The undersigned acknowledges that “[s]ection 2675(a) does not require an agency to undertake an independent search for injuries or theories of liability that are not closely related to the matters described in the claim.” Burchfield, 168 F.3d at 1256–57 (citing cases where claimants provided insufficient notice in administrative claims). In this case, however, such an independent search was not required because the claims and allegations omitted from the administrative claim—the conditions of the floor and the GSA's failure to warn—were closely related to the incident described in the Plaintiff's administrative claim—the Plaintiff's fall in the second floor hallway of the federal courthouse.
Thus, the undersigned has determined that the Plaintiff properly exhausted her administrative remedies, pursuant to section 2675(a), by submitting a claim to the GSA with sufficient information to enable the GSA to investigate her claim. As such, it is hereby RECOMMENDED by the undersigned that the Court DENY the United States' motion to dismiss the claims and allegations omitted from the Plaintiff's administrative claim (doc. 21 at 5).
Conclusion
For the reasons stated herein, the Magistrate Judge RECOMMENDS that the United States' Motion for Partial Dismissal (doc. 21) be GRANTED IN PART and DENIED IN PART.

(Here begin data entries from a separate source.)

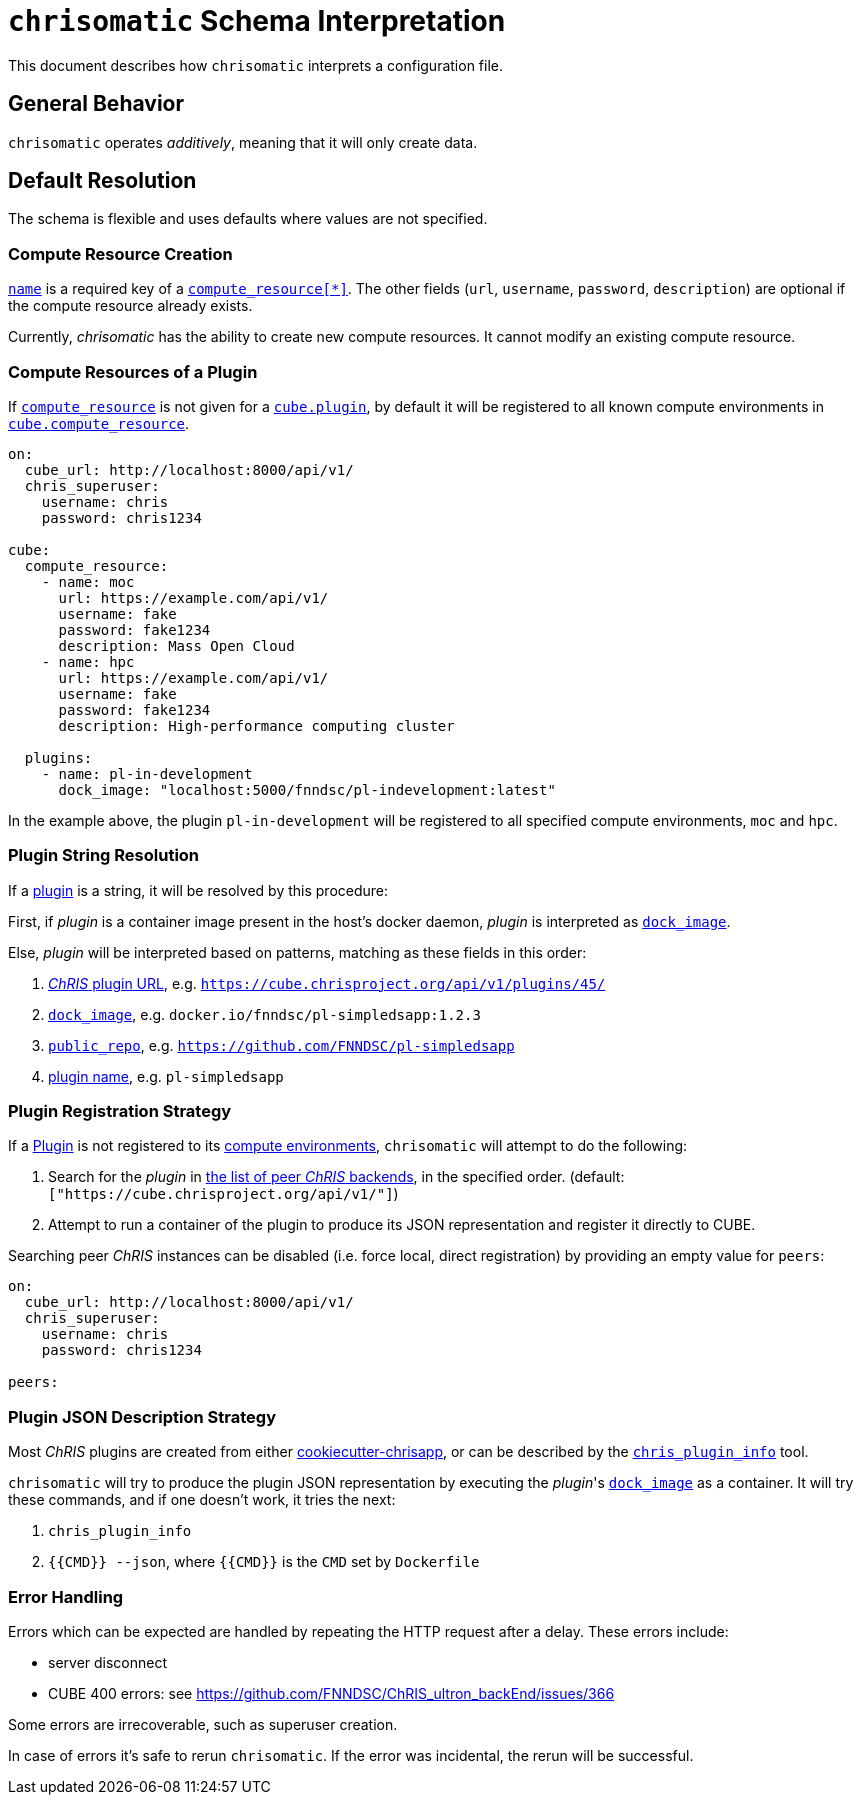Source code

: = `chrisomatic` Schema Interpretation

This document describes how `chrisomatic` interprets a configuration file.

== General Behavior

`chrisomatic` operates _additively_, meaning that it will only create data.

== Default Resolution

The schema is flexible and uses defaults where values are not specified.

=== Compute Resource Creation

xref:schema.adoc#compute_resource_name[`name`] is a required key of a xref:schema.adoc#ComputeResource[`compute_resource[*\]`]. The other fields (`url`, `username`, `password`, `description`) are optional if the compute resource already exists.

Currently, _chrisomatic_ has the ability to create new compute resources. It cannot modify an existing compute resource.

=== Compute Resources of a Plugin

If xref:schema.adoc#plugins_compute_resource[`compute_resource`]
is not given for a
xref:schema.adoc#cube_plugins[`cube.plugin`], by default it
will be registered to all known compute environments in
xref:schema.adoc#cube_compute_resource[`cube.compute_resource`].

[source,yaml]
----
on:
  cube_url: http://localhost:8000/api/v1/
  chris_superuser:
    username: chris
    password: chris1234

cube:
  compute_resource:
    - name: moc
      url: https://example.com/api/v1/
      username: fake
      password: fake1234
      description: Mass Open Cloud
    - name: hpc
      url: https://example.com/api/v1/
      username: fake
      password: fake1234
      description: High-performance computing cluster

  plugins:
    - name: pl-in-development
      dock_image: "localhost:5000/fnndsc/pl-indevelopment:latest"
----

In the example above, the plugin `pl-in-development` will be registered
to all specified compute environments, `moc` and `hpc`.


[#plugin_string_resolution]
=== Plugin String Resolution

If a xref:schema.adoc#cube_plugins[plugin] is a string,
it will be resolved by this procedure:

First, if _plugin_ is a container image present in the host's docker daemon,
_plugin_ is interpreted as xref:schema.adoc#plugin_dock_image[`dock_image`].

Else, _plugin_ will be interpreted based on patterns, matching as
these fields in this order:

1. xref:schema.adoc#plugin_url[_ChRIS_ plugin URL], e.g. `https://cube.chrisproject.org/api/v1/plugins/45/`
2. xref:schema.adoc#plugin_dock_image[`dock_image`], e.g. `docker.io/fnndsc/pl-simpledsapp:1.2.3`
3. xref:schema.adoc#plugin_public_repo[`public_repo`], e.g. `https://github.com/FNNDSC/pl-simpledsapp`
4. xref:schema.adoc#plugin_name[plugin name], e.g. `pl-simpledsapp`


[#plugin_registration_strategy]
=== Plugin Registration Strategy

If a xref:schema.adoc#cube_plugins[Plugin] is not registered to
its xref:schema.adoc#plugins_compute_resource[compute environments],
`chrisomatic` will attempt to do the following:

1. Search for the _plugin_ in
   xref:schema.adoc#peers[the list of peer _ChRIS_ backends],
   in the specified order. (default: `["https://cube.chrisproject.org/api/v1/"]`)
2. Attempt to run a container of the plugin to produce its JSON representation and register it directly to CUBE.

Searching peer _ChRIS_ instances can be disabled (i.e. force local, direct registration) by providing an empty value for `peers`:

[source,yaml]
----
on:
  cube_url: http://localhost:8000/api/v1/
  chris_superuser:
    username: chris
    password: chris1234

peers:
----

[#plugin_representation_strategy]
=== Plugin JSON Description Strategy

Most _ChRIS_ plugins are created from either
https://github.com/FNNDSC/cookiecutter-chrisapp[cookiecutter-chrisapp],
or can be described by the
https://pypi.org/project/chris-plugin/[`chris_plugin_info`] tool.

`chrisomatic` will try to produce the plugin JSON representation
by executing the _plugin_'s
xref:plugin_dock_image[`dock_image`] as a container. It will try
these commands, and if one doesn't work, it tries the next:

1. `chris_plugin_info`
2. `{{CMD}} --json`, where `{{CMD}}` is the `CMD` set by `Dockerfile`

=== Error Handling

Errors which can be expected are handled by repeating the HTTP request
after a delay. These errors include:

- server disconnect
- CUBE 400 errors: see https://github.com/FNNDSC/ChRIS_ultron_backEnd/issues/366

Some errors are irrecoverable, such as superuser creation.

In case of errors it's safe to rerun `chrisomatic`. If the error was
incidental, the rerun will be successful.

Specifically, the undersigned RECOMMENDS that
1. All claims asserted against the GSA should be DISMISSED WITH PREJUDICE because the GSA is not a proper defendant in an FTCA case.
2. The Plaintiff's request for prejudgment interest in paragraph G of Counts I, II and III should be DISMISSED WITH PREJUDICE.
3. The United States' request for the entry of an order dismissing all claims and allegations not asserted in the Plaintiff's administrative claim should be DENIED.
NOTICE OF RIGHT TO FILE OBJECTIONS
A copy of this report and recommendation shall be served on all parties in the manner provided by law. Any party who objects to this recommendation or anything in it must, within fourteen (14) days of the date of service of this document, file specific written objections with the Clerk of this Court. See28 U.S.C. § 636(b)(1); FED. R. CIV. P. 72(b); S.D. ALA. L.R. 72.4. The parties should note that under Eleventh Circuit precedent, “the failure to object limits the scope of [ ] appellate review to plain error review of the magistrate judge's factual findings.” Dupree v. Warden, 715 F.3d 1295, 1300 (11th Cir.2013) (emphasis in original). In order to be specific, an objection must identify the specific finding or recommendation to which objection is made, state the basis for the objection, and specify the place in the Magistrate Judge's report and recommendation where the disputed determination is found. An objection that merely incorporates by reference or refers to the briefing before the Magistrate Judge is not specific.
DONE this the 14th day of February, 2014.